### PROBLEM DETAILS
Only one stretch of the data below is wanted: the lines starting at the one with "right ear: (287, 221)" and ending at the one with "left ear: (737, 239)", both included, given again exactly.

### DATASET ENTRIES
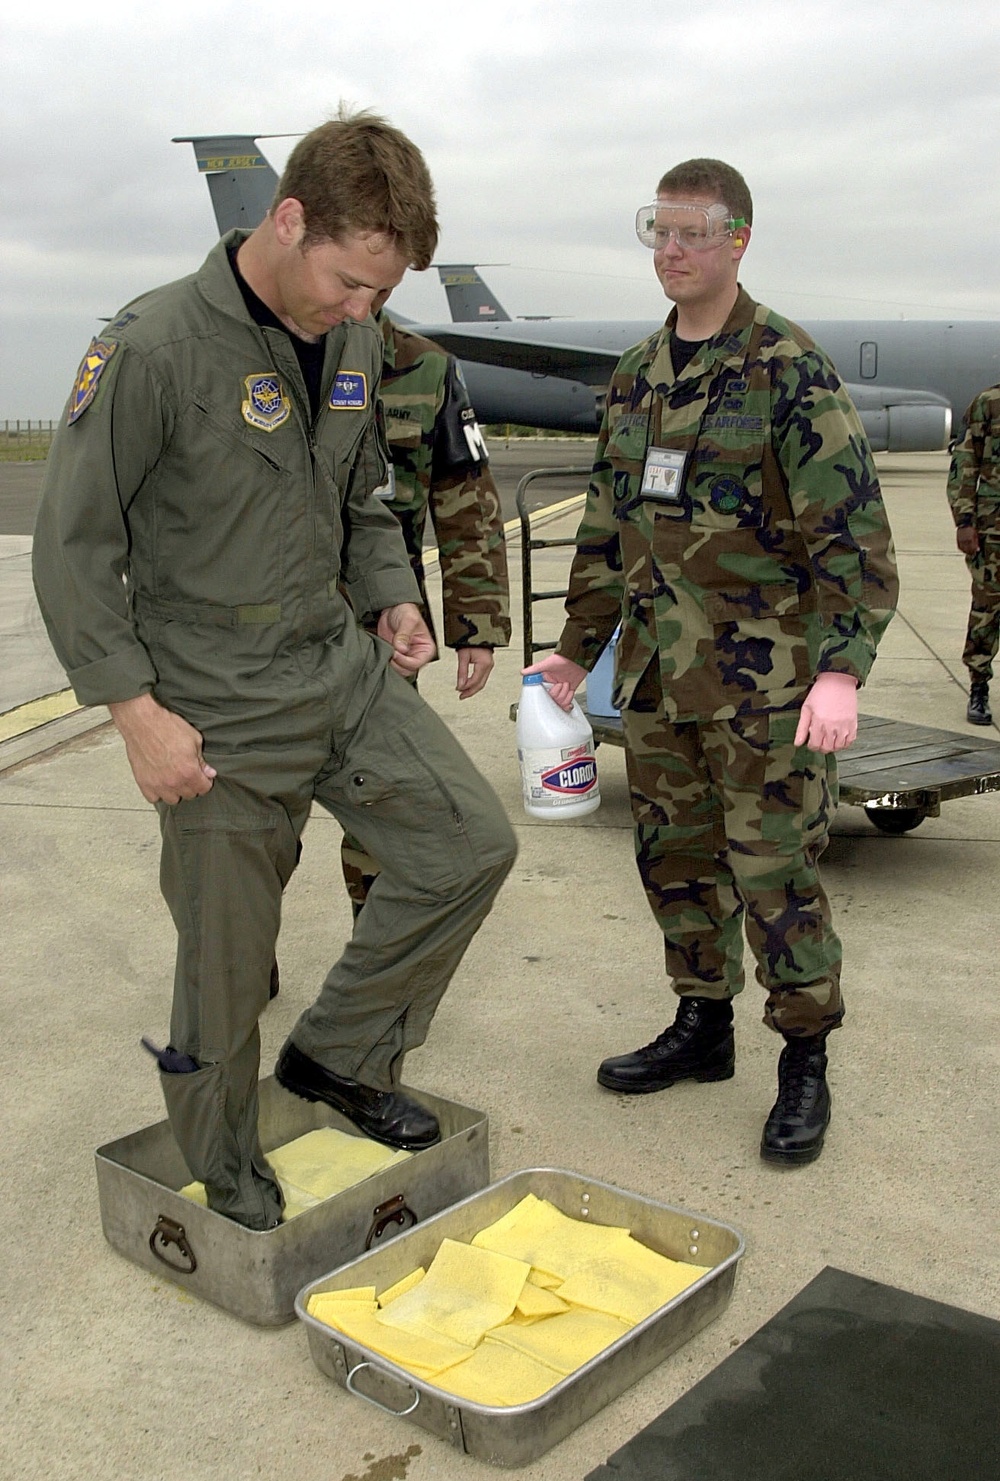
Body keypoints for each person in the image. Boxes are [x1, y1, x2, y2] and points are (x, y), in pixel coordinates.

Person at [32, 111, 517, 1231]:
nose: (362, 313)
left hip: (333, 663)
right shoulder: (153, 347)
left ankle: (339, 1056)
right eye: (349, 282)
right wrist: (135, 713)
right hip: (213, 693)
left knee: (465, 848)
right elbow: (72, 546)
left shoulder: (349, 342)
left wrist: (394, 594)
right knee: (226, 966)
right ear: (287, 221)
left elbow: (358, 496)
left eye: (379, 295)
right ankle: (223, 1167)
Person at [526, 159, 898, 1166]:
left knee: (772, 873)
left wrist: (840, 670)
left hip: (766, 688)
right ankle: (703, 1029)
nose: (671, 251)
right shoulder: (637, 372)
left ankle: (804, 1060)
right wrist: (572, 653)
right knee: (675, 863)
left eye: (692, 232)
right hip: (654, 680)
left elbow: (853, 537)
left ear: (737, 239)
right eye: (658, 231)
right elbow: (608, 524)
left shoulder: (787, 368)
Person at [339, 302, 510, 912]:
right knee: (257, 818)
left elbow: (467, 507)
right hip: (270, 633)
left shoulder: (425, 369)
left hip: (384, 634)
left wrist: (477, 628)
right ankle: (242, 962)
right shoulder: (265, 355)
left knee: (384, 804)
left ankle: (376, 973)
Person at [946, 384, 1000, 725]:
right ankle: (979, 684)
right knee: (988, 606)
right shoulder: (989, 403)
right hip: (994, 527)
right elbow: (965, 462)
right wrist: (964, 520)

...

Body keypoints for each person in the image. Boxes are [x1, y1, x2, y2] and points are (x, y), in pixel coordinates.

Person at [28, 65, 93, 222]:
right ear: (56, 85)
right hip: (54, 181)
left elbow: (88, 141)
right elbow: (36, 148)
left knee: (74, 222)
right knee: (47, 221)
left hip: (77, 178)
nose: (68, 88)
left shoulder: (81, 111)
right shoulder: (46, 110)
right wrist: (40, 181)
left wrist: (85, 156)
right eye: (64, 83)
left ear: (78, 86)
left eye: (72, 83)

### RESPONSE BOX
right ear: (287, 221)
left elbow: (358, 496)
left eye: (379, 295)
right ankle: (223, 1167)
Person at [526, 159, 898, 1166]:
left knee: (772, 873)
left wrist: (840, 670)
left hip: (766, 688)
right ankle: (703, 1029)
nose: (671, 251)
right shoulder: (637, 372)
left ankle: (804, 1060)
right wrist: (572, 653)
right knee: (675, 863)
left eye: (692, 232)
right hip: (654, 680)
left elbow: (853, 537)
left ear: (737, 239)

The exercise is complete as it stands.